═════ SUPPLIED DATA
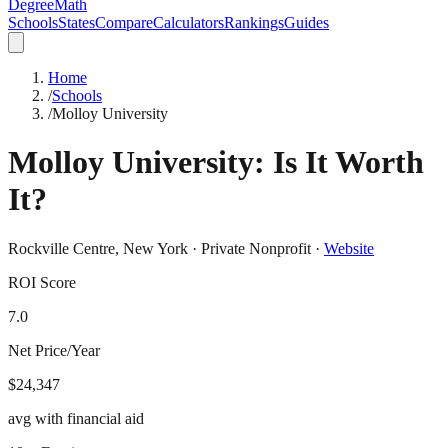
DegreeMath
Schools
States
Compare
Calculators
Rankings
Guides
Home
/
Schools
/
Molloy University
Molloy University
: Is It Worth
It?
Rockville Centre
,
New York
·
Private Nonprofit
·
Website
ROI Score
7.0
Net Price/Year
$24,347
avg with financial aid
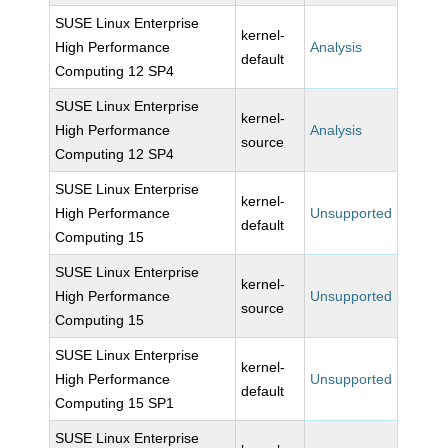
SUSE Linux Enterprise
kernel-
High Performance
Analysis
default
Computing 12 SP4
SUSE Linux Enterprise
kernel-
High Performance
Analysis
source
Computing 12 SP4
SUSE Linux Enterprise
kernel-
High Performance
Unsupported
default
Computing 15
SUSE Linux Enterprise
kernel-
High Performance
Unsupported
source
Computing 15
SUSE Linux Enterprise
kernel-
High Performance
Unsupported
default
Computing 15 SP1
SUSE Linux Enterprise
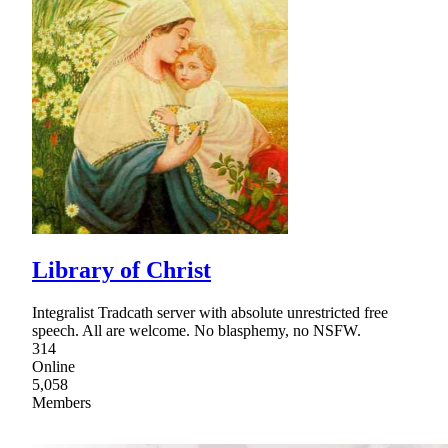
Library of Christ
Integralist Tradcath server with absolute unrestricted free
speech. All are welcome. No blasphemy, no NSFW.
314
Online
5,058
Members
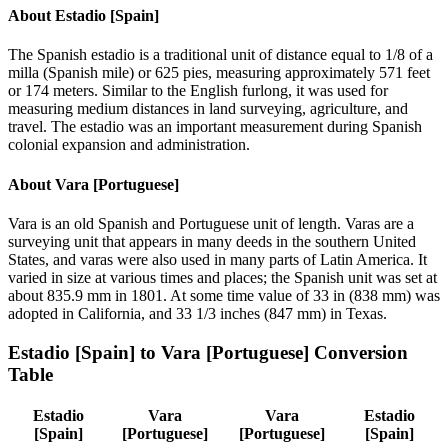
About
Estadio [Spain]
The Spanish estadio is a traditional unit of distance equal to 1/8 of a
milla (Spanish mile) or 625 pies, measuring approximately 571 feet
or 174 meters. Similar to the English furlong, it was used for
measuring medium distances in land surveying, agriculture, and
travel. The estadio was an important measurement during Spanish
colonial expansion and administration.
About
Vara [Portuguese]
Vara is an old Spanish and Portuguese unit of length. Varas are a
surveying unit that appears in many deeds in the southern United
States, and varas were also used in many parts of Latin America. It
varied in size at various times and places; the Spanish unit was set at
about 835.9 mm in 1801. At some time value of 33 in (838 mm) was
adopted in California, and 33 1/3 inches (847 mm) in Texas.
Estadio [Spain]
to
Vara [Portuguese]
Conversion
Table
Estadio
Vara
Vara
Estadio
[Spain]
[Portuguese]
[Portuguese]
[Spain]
══════════
═════ SUPPLIED DATA
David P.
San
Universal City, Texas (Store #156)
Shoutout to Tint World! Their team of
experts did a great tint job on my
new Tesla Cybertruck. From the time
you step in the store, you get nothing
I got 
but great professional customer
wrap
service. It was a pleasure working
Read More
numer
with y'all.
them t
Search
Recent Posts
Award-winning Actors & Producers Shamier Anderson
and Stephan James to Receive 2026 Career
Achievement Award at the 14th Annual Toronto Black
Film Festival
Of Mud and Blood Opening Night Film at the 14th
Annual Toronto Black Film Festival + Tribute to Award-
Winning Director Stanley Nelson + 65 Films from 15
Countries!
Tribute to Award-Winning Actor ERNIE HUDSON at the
══════════
**WHAT YOU SHOULD DO**: Collect every line from the items above that contains the word "unit". Treat the match as case-sensitive.

**RESULT OF THE EXERCISE**:
The Spanish estadio is a traditional unit of distance equal to 1/8 of a
Vara is an old Spanish and Portuguese unit of length. Varas are a
surveying unit that appears in many deeds in the southern United
varied in size at various times and places; the Spanish unit was set at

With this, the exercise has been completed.